Work instruction 1: Write out the stretch of the essay on Washington summers and air conditioning from "What Washington Summers" through "attack Pearl Harbor.".
Work instruction 2: Carry on the essay on Washington summers and air conditioning from its last sentence.

Excerpt to read:
-=-=-=-=-

What Washington Summers Tell You About The Power Of Technology
There’s a school of thought that says big government wasn’t possible in America until air conditioning was invented. Before air conditioning came along it was just too hot to get anything done in D.C. during the summer, so America had a part-time government that deserted the city for much of the year. Of course, we know some things got done here even in the dead of summer, if they were important enough. For instance, the Army’s Air War Plans Division put together its first campaign plan for World War Two during July of 1941 in the fetid War Department Annex, which stood near the present-day Vietnam War Memorial. But much of official Washington was somewhere else while the Japanese Imperial Navy was practicing to attack Pearl Harbor.
Once air conditioning became widely available everything changed, and not just in Washington. The entire South was transformed. The South had been like a Third World country since the Civil War ended, poorer and far less productive than the rest of the nation. When John D. Rockefeller turned to philanthropy at the beginning of the 20th Century, his biggest project was combating parasitic diseases in the South — diseases similar to those still found in the Niger Delta. And when FDR decided to get the federal government into rural development in a big way during the New Deal, much of the money was spent on wiring up the thinly-electrified South (most of the phone lines there were still party lines well into the 1950s).

-=-=-=-=-

Records:

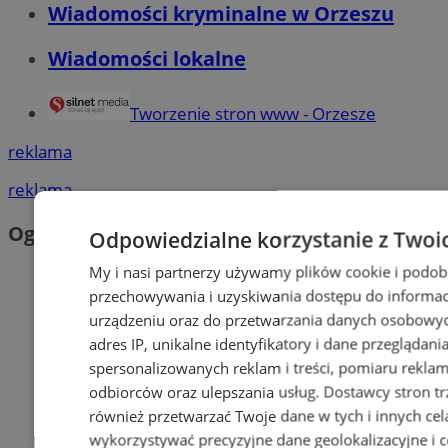
Wiadomości kryminalne w Orzeszu
Wiadomości lokalne
Tworzenie stron www - Orzesze
reklama
reklama
Ogłoszenia
Odpowiedzialne korzystanie z Twoi
My i nasi partnerzy używamy plików cookie i podob
przechowywania i uzyskiwania dostępu do informac
urządzeniu oraz do przetwarzania danych osobowych
adres IP, unikalne identyfikatory i dane przeglądani
spersonalizowanych reklam i treści, pomiaru reklam i
odbiorców oraz ulepszania usług.
Dostawcy stron tr
również przetwarzać Twoje dane w tych i innych cel
wykorzystywać precyzyjne dane geolokalizacyjne i c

-=-=-=-=-

Exercise response 1:
What Washington Summers Tell You About The Power Of Technology
There’s a school of thought that says big government wasn’t possible in America until air conditioning was invented. Before air conditioning came along it was just too hot to get anything done in D.C. during the summer, so America had a part-time government that deserted the city for much of the year. Of course, we know some things got done here even in the dead of summer, if they were important enough. For instance, the Army’s Air War Plans Division put together its first campaign plan for World War Two during July of 1941 in the fetid War Department Annex, which stood near the present-day Vietnam War Memorial. But much of official Washington was somewhere else while the Japanese Imperial Navy was practicing to attack Pearl Harbor.

Exercise response 2:
Some people think that the South changed because it developed a two-party system after generations of Democratic dominance, but that was really a sideshow in the rush to develop. The realignment of partisan affiliations in the South during the 1960s and 1970s simply mirrored pre-existing racial divisions. It was air conditioning and a few other innovations (like penicillin) that provided the foundation for economic growth. And therein lies an important lesson for Washington’s policymakers, especially now that they can stay in town for the entire year dreaming up ways to spend money. The only thing that fundamentally changes the human condition from generation to generation is new technology. There isn’t much that industry or ideology can do to improve society unless the tools at our disposal become better.
That lesson was well understood in Washington after World War Two, because people saw how inventions like the atomic bomb had affected the outcome of the war, and they remembered what it was like before air conditioning, television, and antibiotics. But sometime around Earth Day in 1970, America’s elites began losing their love for technology. They became more ambivalent about technology-driven progress, and their electoral behavior reflected that shift. It is no coincidence that during the intervening years, the nation has lost its way in so many technological endeavors, from the human spaceflight program to stem cell research to the superconducting supercollider. If there is one thing our political system and popular culture needs to relearn, it’s how investing in the right technologies can fundamentally improve America’s prospects for the future — and how failing to invest can doom our nation to decline.
Just a passing thought from my comfortably cool office on a hot summer day in Washington.